- [Excerpt provided]:
I'd show you the rest of the snaps that were taken, but for the sake of time I figured why should you wanna see everything from a covered bridge to my cousin pumping up his equally eleven-year-old bicep! It'd even more boring than had I chained you down for an hour or two of those home movies taken of me at Bedrock USA! However, I thought I'd at least present for your own glomming on my suburban upbringing a pic of my dearly departed dog Sam the Champion Fartster in one of the photos where he's not turning his head away from the camera at the last minute. It's not surprising that in most of the photos of this sometimes not-so-lovable canine he has this wild Manson-ish stare to him (and just LOOK at that glowing left eye!)...let's just say that training Sam to be a well-behaved dog was akin to trying to turn me into a nice and polite sissyfag Freddie Bartholomew type as had been tried many a time. I guess both he and I had much STRONGER wills and for that I salute you, Sam!

(Dataset entries)
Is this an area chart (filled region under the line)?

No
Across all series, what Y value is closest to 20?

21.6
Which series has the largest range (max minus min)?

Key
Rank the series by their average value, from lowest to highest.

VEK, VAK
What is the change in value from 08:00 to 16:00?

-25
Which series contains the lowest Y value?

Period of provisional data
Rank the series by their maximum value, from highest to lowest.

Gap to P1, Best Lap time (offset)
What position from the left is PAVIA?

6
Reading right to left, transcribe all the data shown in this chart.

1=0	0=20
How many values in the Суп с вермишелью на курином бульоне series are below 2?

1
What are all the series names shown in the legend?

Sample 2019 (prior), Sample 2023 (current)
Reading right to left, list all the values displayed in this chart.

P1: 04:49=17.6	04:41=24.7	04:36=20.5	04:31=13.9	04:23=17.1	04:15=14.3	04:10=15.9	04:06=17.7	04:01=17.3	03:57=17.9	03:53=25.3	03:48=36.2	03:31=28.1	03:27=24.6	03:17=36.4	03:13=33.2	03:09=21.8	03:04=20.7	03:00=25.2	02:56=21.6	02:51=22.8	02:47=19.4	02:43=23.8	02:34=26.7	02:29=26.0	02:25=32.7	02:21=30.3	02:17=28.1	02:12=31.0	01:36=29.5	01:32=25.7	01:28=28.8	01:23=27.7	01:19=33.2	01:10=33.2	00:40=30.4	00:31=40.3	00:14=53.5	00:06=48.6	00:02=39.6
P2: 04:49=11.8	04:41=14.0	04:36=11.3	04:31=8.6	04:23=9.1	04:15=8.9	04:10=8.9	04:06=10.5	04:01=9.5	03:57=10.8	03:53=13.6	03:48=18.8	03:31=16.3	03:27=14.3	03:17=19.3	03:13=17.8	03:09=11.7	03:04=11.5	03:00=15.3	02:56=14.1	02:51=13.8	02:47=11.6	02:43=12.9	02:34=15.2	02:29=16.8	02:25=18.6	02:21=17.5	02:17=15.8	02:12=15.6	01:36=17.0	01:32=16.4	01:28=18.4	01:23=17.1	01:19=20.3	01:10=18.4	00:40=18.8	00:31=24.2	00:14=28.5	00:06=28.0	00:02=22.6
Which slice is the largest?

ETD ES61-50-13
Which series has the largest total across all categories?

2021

- [Tasks for this exercise]:
#1 Translate this sentence from the passage about Sam the dog into Spanish: "I guess both he and I had much STRONGER wills and for that I salute you, Sam!"
#2 In the passage about Sam the dog, what is the dog's full name?
#3 Pick up the passage about Sam the dog after its final sentence and keep writing it.
The records aren't needed for anything here.

- [Results of the exercise]:
#1 Supongo que tanto él como yo teníamos una voluntad mucho MÁS FUERTE, ¡y por eso te saludo, Sam!

#2 Sam the Champion Fartster.

#3
Ya know what I did this past Thursday night? It was a little before seven and while looking out my window to admire the deepness of the dusk sky I pondered, "The sky the way it looks right now would be much improved on with a nice droning backdrop based on elements of the Velvet Underground, Can and the Stooges. So I made one up in my mind, a repeato-riff that went something like "da-dum...da-dum...da-dum-dum-dum-daah-dum..." And you know what" It worked really good! You should try it sometime.
Not much else brewin' up around here as you can tell from the reviews below...all of 'em freebee offerings from the usual batch who are probably embarrassed over me mentioning their monikers each and every week so I won't. But still I am getting by with 'em since they do break up the monotony. Otherwise I'm putting my time in at the salt mines before spending my precious free hours doing things like mowing the yard and taking out the garbage. I actually gotta say that I enjoy cutting the grass this time of year because this is when all of those neat looking mushrooms start sprouting up across the lawn. Ever placating the brat in me, I like to think of those little mushrooms as being a village where small elves live and work merrily, at least until I turn them into mulch as the peaceful villagers cry forth with high-pitched screams of "HELP!" and "ARRRRGH!" Don't tell me that ain't funny!

Wendy Eisenberg-TIME MACHINE LP (Feeding Tube Records, available here)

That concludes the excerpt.